A Tamino e a Pamina não chega existirem e amarem-se.
Essa era a via da Rainha da Noite. Sarastro impõe-lhes uma purificação e uma prova.
Na vida real, Sarastro saiu de cena pela esquerda baixa.
Em que é que este é um filme de Bergman? Em que estamos decididamente no mundo do teatro.
E a música, tantas vezes ouvida e perdida, ganha uma nova mocidade só por vermos o efeito dela no rosto daquela menina, durante a Abertura.
Em "Syriana" (2005-Stephen Gaghan), conta-se a intriga dos lobbies americanos da energia e da sua ingerência no governo dos emirados árabes.
Moral da história: a maior economia do mundo tudo fará para garantir as suas fontes de energia.
Como esse objectivo é incompatível com a democracia e com a boa-consciência do "in God we trust", o sistema histeriza no seu perverso jogo de poderes paralelos e faz da corrupção o princípio recalcado nos discursos patrióticos e na fé dos direitos humanos.
Mas por que é que então o filme não parece uma denúncia, não muda coisa nenhuma e ainda por cima é um produto economicamente viável duma indústria milionária?
Há uma inércia tranquilizadora, apesar de toda a verdade poder ser dita.
Apesar do slogan, a verdade nem sempre é revolucionária.
Ou será que a verdade nunca poderá "aparecer" no cinema ou na televisão?
Não há aqui um caso de irrealidade do testemunho?
O regresso das distâncias (por falta de gasolina) num país que cresceu para o automóvel é uma visão suficientemente apocalíptica para não "dar razão" à verdade,
Browning e os seus "Freaks"
No TCM passou há dias "Freaks" (1932), um clássico de Tod Browning.
É um filme único pelo elenco, constituído na maior parte por anões, homens-tronco e mulheres barbadas.
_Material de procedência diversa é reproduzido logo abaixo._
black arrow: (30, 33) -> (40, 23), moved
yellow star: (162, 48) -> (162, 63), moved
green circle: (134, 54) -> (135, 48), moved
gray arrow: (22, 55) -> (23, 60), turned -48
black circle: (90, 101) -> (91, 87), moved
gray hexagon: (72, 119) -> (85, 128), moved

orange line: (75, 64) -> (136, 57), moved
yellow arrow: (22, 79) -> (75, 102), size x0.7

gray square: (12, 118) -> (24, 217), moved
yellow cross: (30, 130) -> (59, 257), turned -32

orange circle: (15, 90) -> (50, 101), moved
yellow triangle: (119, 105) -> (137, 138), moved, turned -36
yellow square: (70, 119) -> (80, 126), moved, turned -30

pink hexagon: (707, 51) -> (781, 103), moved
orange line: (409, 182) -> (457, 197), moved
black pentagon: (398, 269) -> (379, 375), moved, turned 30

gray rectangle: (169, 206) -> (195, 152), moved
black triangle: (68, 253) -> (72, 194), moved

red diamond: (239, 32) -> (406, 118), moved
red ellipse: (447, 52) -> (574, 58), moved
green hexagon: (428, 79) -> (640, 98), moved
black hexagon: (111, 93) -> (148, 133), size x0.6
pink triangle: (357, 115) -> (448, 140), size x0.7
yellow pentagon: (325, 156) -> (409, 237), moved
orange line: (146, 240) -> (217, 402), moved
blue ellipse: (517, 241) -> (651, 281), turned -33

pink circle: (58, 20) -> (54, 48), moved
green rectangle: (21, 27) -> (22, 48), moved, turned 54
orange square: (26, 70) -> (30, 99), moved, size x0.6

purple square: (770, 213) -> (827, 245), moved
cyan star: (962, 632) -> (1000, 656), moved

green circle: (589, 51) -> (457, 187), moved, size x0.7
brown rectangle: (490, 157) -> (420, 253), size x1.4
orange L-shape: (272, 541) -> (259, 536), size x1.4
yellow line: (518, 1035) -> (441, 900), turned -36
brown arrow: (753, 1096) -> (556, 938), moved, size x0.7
E o seu lugar de encontro só podia ser o circo.
O mundo da produção rejeita estes infelizes que já não têm forma para deformar, mas o do espectáculo acolhe sempre o que pode impressionar a imaginação.
Há uma cena comovente que podia ser o símbolo da estranha irmandade que une estas criaturas exiladas entre os homens:
um homem declara-se a uma das irmãs siamesas, enquanto a outra finge que não é nada com ela. Depois, ele beija a namorada e nesse momento vemos o êxtase no rosto da outra metade.
Uma piada recorrente nesta história é a dum gago que, quando uma das siamesas decide fazer o contrário daquilo que ele exige da outra, arrastando-a consigo, repete como um refrão: vocês têm sempre o mesmo álibi!